The chemical and physiological properties of the pigment Chrome tin orchid cassiterite are characterised by inertness because of the specific synthetic process (calcination at high temperatures, approximately 1000°C), rendering the substance to be of a unique, stable crystalline structure in which all atoms are tightly bound and not prone to dissolution in environmental and physiological media. This manufacturing process leads to a very low bioaccessibility of the elements contained in the pigment. This has been investigated experimentally in vitro by simulating dissolution under physiological conditions considered to mimic the most relevant exposure routes (oral, dermal and inhalation), as follows:

 

1.) Gamble’s solution (GMB, pH 7.4) which mimics the interstitial fluid within the deep lung under normal health conditions,

2.) phosphate-buffered saline (PBS, pH 7.2), which is a standard physiological solution that mimics the ionic strength of human blood serum,

3.) artificial sweat (ASW, pH 6.5) which simulates the hypoosmolar fluid, linked to hyponatraemia (loss of Na+ from blood), which is excreted from the body upon sweating,

4.) artificial lysosomal fluid (ALF, pH 4.5), which simulates intracellular conditions in lung cells occurring in conjunction with phagocytosis and represents relatively harsh conditions and

5.) artificial gastric fluid (GST, pH 1.5), which mimics the very harsh digestion milieu of high acidity in the stomach.

 

Solubility of Cr from the pigment Chrome tin orchid cassiterite in physiological media was in a range of below LOD (GMB, ASW, PBS) and 0.097 µg/L (ALF) after 2 hours. After 24 hours a dissolution range from below LOD (PBS) - 0.084 µg/L (GST) was determined.

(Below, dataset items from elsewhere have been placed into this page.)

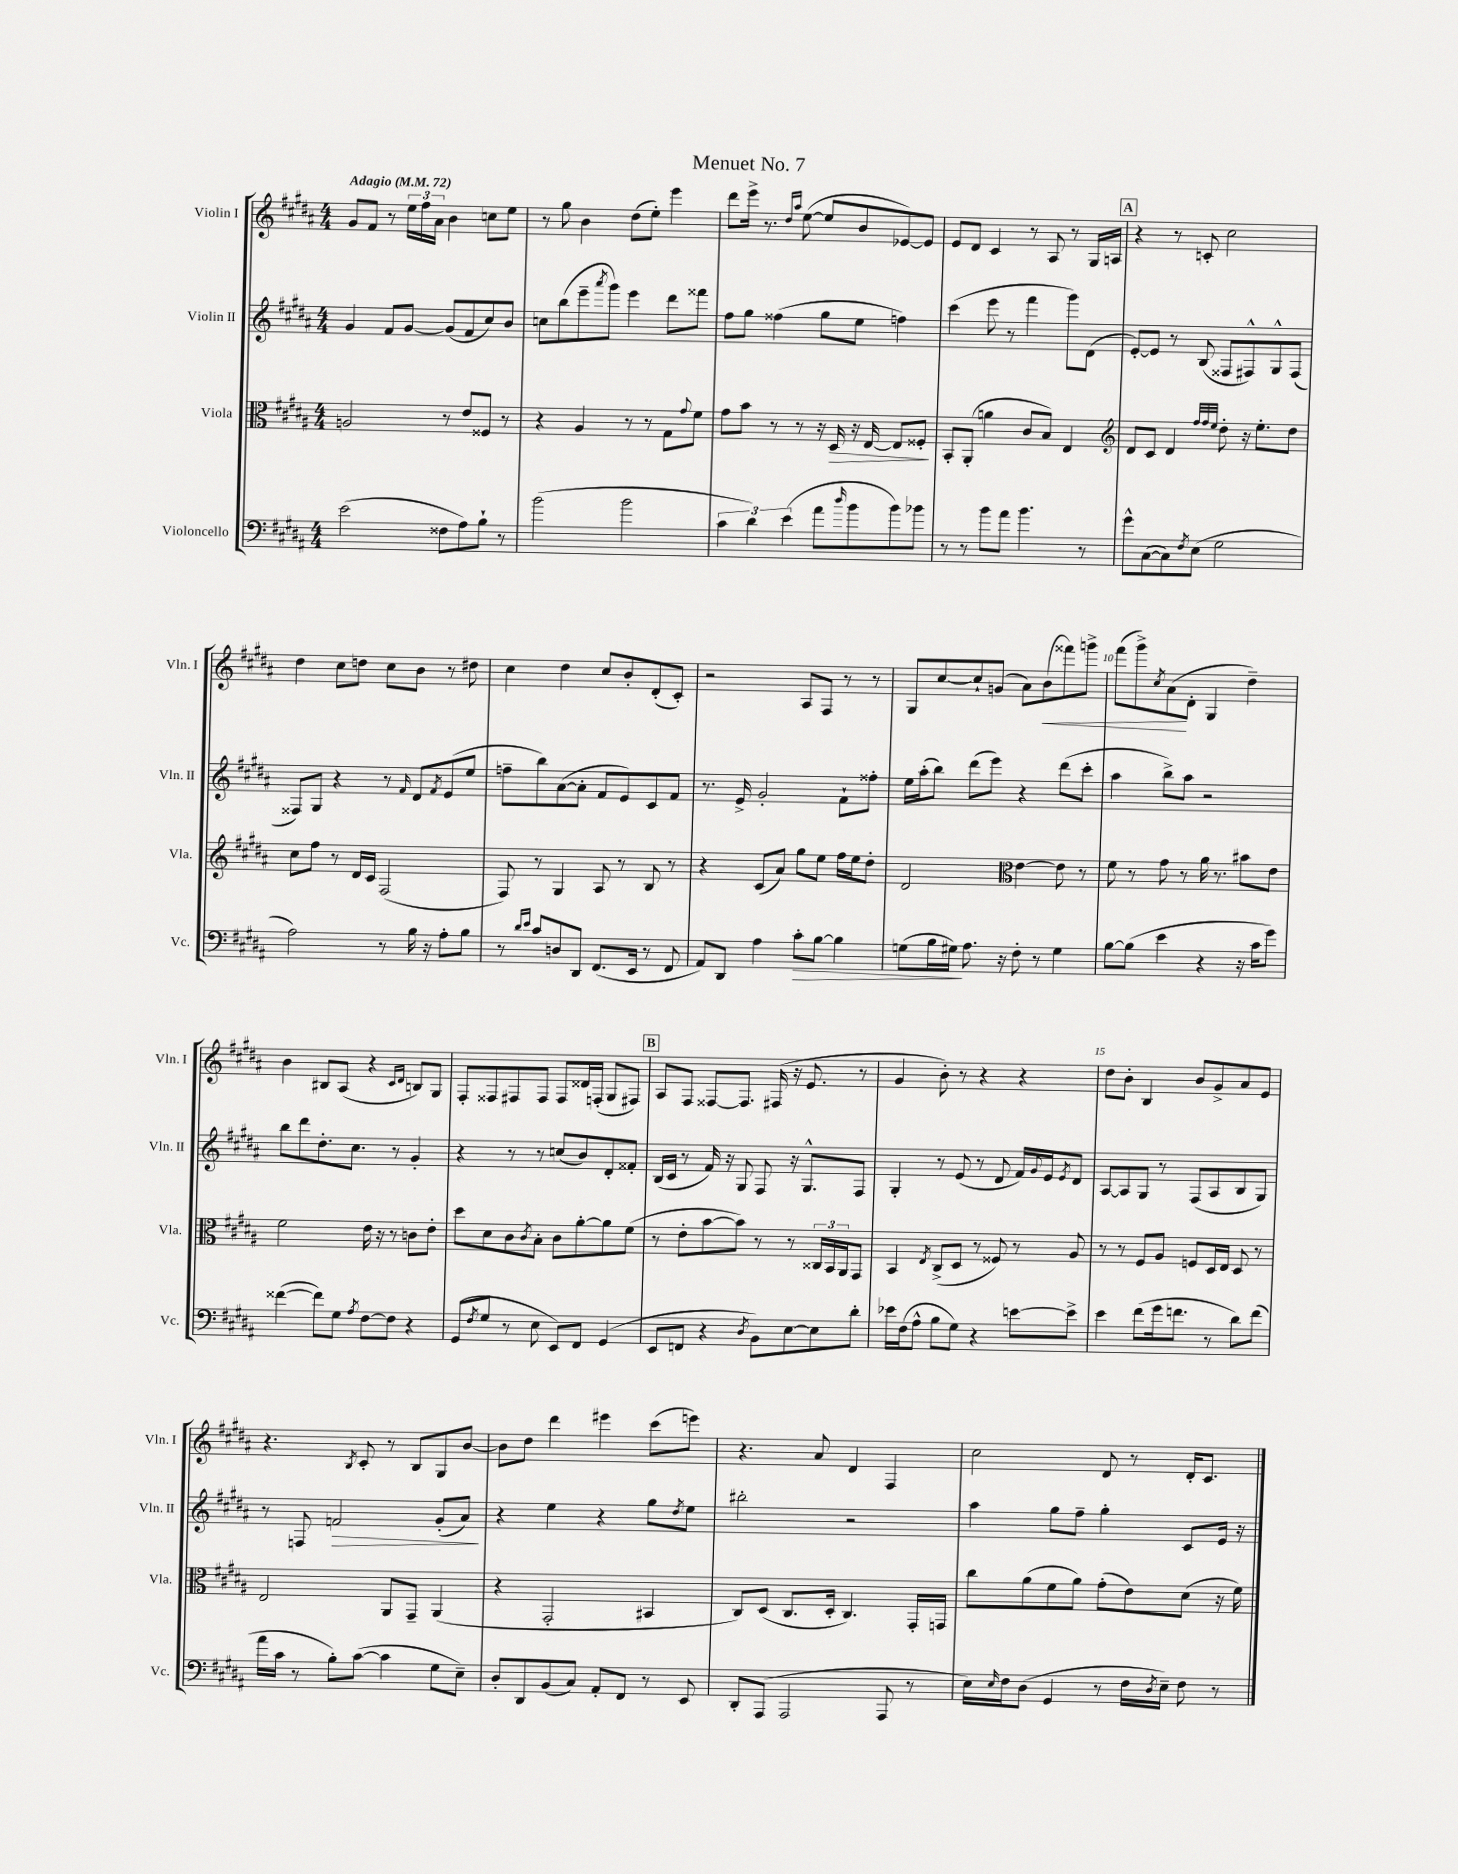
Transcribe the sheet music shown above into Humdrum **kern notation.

**kern	**kern	**kern	**kern
*staff4	*staff3	*staff2	*staff1
*clefF4	*clefC3	*clefG2	*clefG2
*k[f#c#g#d#a#]	*k[f#c#g#d#a#]	*k[f#c#g#d#a#]	*k[f#c#g#d#a#]
*M4/4	*M4/4	*M4/4	*M4/4
*MM72	*MM72	*MM72	*MM72
(2e	2A	4g#	8g#
.	.	.	8f#
.	.	8f#	8r
.	.	[8g#	24ee
.	.	.	24ff#
.	.	.	24a#
8F##	8r	(8g#]	4b
8A#)	8e	8f#	.
8B`	8F##	8cc#)	8cc
8r	8r	8b	8ee
=	=	=	=
(2b	4r	8cc	8r
.	.	(8bb	8gg#
.	4A#	8eee~	4b
.	.	8qaaa#	.
.	.	8ggg#)	.
2b	8r	4eee	(8dd#
.	8r	.	8ee')
.	8G#	8ddd#	4eee
.	8qqg#	.	.
.	8f#	8fff##	.
=	=	=	=
6c#	8g#	8ff#	8ddd#
.	8b	8gg#	16eee^
6d#)	.	.	.
.	.	.	8.r
.	8r	(4ff##	.
(6e	.	.	.
.	.	.	16qqdd#
.	.	.	16qqaa#
.	8r	.	([8ee
8a#	16r	8gg#	8ee]
.	16D#	.	.
16qqdd#	.	.	.
8b	16r	8ee	8b
.	[16E	.	.
8b)	8E]	4ff)	[8e-)
8b-	8F##'	.	8e-]
=	=	=	=
8r	8BB'	(4ccc#	8e
8r	(8AA#'	.	8d#
8b	4a	8eee	4c#
8a#	.	8r	.
4.b	8c#	4fff#	8r
.	8B)	.	8A#
.	4E	8ggg#)	8r
8r	.	(8d#	16G#
.	.	.	16A
=	=	=	=
*	*clefG2	*	*
8g#^^	8d#	[8e')	4r
([8C#	8c#	8e]	.
8C#])	4d#	8r	8r
8qF#	.	.	.
(8E	.	(8B	8c'
.	32qqff#	.	.
.	32qqff#	.	.
.	32qqee	.	.
2G#	8dd#'	8F##	2cc#
.	16r	8F#^^)	.
.	8.ee'	.	.
.	.	8G#^^	.
.	8dd#	(8F#	.
=	=	=	=
2A#)	8cc#	8F##)	4dd#
.	8ff#	8G#	.
.	8r	4r	8cc#
.	16d#	.	8dd
.	16c#	.	.
8r	(2F#	8r	8cc#
.	.	16qqf#	.
16B	.	8d#	8b
16r	.	.	.
.	.	8qf#	.
8A#'	.	(8e	8r
8B	.	8ee	8dd#
=	=	=	=
8r	8F#)	8ff~	4cc#
16qqd#	.	.	.
16qqe	.	.	.
8c#	8r	8bb)	.
8D	4G#	([8a#	4dd#
8DD#	.	8a#']	.
(8.FF#	8A#	8f#	8cc#
.	8r	8e)	8b'
16EE	.	.	.
8r	8B	8c#	(8d#'
8FF#	8r	8f#	8c#')
=	=	=	=
8AA#)	4r	8.r	2r
8DD#	.	.	.
.	.	16e^	.
4A#	(8c#	2g#'	.
.	8a#)	.	.
8c#'	8gg#	.	8A#
[8B	8ee	.	8F#
4B]	16ff#	8f#`	8r
.	16ee	.	.
.	8dd#'	8ff##'	8r
=	=	=	=
(8G	2d#	16ee	8G#
.	.	(16aa#'	.
16B	.	8bb)	[8cc#
16G#)	.	.	.
8.A#	.	(8ddd#	8cc#`]
.	.	8eee)	(8g
16r	.	.	.
*	*clefC3	*	*
8F#'	[4e	4r	8a#)
8r	.	.	(8b
4G#	8e]	(8ddd#	8fff##)
.	8r	8ccc#'	8ggg^
=	=	=	=
[8B	8f#	4aa#	(8fff#
(8B]	8r	.	8ggg#^)
.	.	.	8qcc#
4e	8g#	8bb^)	(8a#
.	8r	8aa#	8d#'
4r	16a#	2r	4G#
.	8.r	.	.
16r	8b#	.	4dd#~)
16c#	.	.	.
8g#)	8e	.	.
=	=	=	=
([4f##	2f#	8bb	4b
.	.	8ddd#	.
8f##])	.	8.dd#'	8B#
8G#	.	.	(8A#
.	.	8.cc#	.
8qA#	.	.	.
[8F#	16e	.	4r
.	16r	.	.
8F#]	8r	8r	.
.	.	.	16qqc#
.	.	.	16qqd#
4r	8c	4g#'	8B)
.	8e'	.	8G#
=	=	=	=
(8GG#	8dd#	4r	8F#'
8qF#	.	.	.
8G#	8d#	.	8F##
8r	8c#	8r	8F#
.	8qc#	.	.
8E	8B'	8r	8F#
8EE)	8c#	(8cc	8F#
8FF#	[8a#'	8b)	16d##
.	.	.	(16F'
(4GG#	8a#]	8d#'	8G#
.	(8f#	8f##'	8F#)
=	=	=	=
8EE	8r	(16B	8A#
.	.	16c#	.
8FF	8e'	8r	8F#
4r	[8b	16f#)	[8F##
.	.	16r	.
.	8b])	8G#	8.F##]
8qD#	.	.	.
8BB)	8r	8F#	.
.	.	.	(16F#
[8E	8r	16r	16r
.	.	8.G#^^	8.e
8E]	24C##	.	.
.	24BB	.	.
.	24AA#	.	.
8d#'	8GG#	8F#	8r
=	=	=	=
16e-	4BB	4G#'	4g#
(16F#	.	.	.
8A#^^	.	.	.
.	8qE	.	.
8B	(8C#^	8r	8b')
8G#)	8D#	(8e	8r
4r	8r	8r	4r
.	8F##)	8d#	.
[8e	8r	16f#)	4r
.	.	8qqg#	.
.	.	16e	.
.	.	8qe	.
8e^]	8A#	8d#	.
=	=	=	=
4e	8r	[8A#	8dd#
.	8r	8A#]	8b'
(8f#	8F#	8G#	4B
16g#	8A#	8r	.
8.f	.	.	.
.	8F	(8F#	8b
8r	16D#	8A#	8g#^
.	16E	.	.
8d#)	8D#	8B	8a#
(8f	8r	8G#)	8e
=	=	=	=
16a#	2E	8r	4.r
16c#	.	.	.
8r	.	8F	.
8B')	.	2f	.
.	.	.	8qB
([8c#	.	.	8c#'
4c#]	8AA#	.	8r
.	8GG#~	.	8B
8G#	(4AA#	(8g#'	8G#
8E~)	.	8a#)	[8b
=	=	=	=
8D#'	4r	4r	8b]
8DD#	.	.	8dd#
(8BB	2GG#'	4ee	4ddd#
8C#)	.	.	.
8AA#'	.	4r	4eee#
8FF#	.	.	.
8r	4BB#	8gg#	(8ccc#
.	.	8qdd#	.
8EE	.	8ee	8eee)
=	=	=	=
8DD#'	8C#)	2bb#'	4.r
(8AAA#	(8D#	.	.
2AAA#	8.C#	.	.
.	.	.	8a#
.	16D#'	.	.
.	4.C#)	2r	4d#
8AAA#	.	.	4F#
8r	16GG#'	.	.
.	16GG	.	.
=	=	=	=
16E)	8cc#	4aa#	2cc#
16qqE	.	.	.
16F#	.	.	.
(8D#	(8a#	.	.
4GG#	8f#	8gg#	.
.	8a#)	8ff#~	.
8r	(8g#'	4gg#'	8d#
16F#	8e)	.	8r
8qD#	.	.	.
16E~)	.	.	.
8F#	(8d#	8c#	16d#'
.	.	.	8.c#
8r	16r	16e	.
.	16f#)	16r	.
==	==	==	==
*-	*-	*-	*-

Solubility of Sn from the pigment Chrome tin orchid cassiterite in physiological media was in a range of below LOD (GMB, PBS) and 1.64 µg/L (ALF) after 2 hours. After 24 hours a dissolution range from below LOD (GMB) - 6.45 µg/L (ALF) was measured.

In conclusion, since the dissolved Cr and Sn concentrations from this pigment under simulated physiological conditions were below 0.84 µg/L and 6.45 µg/L (GST, ALF), respectively even at the highest loading of 0.1g/L, corresponding to a solubility of less than 0.008% after 24 hours, this pigment may reasonably be considered biologically inert.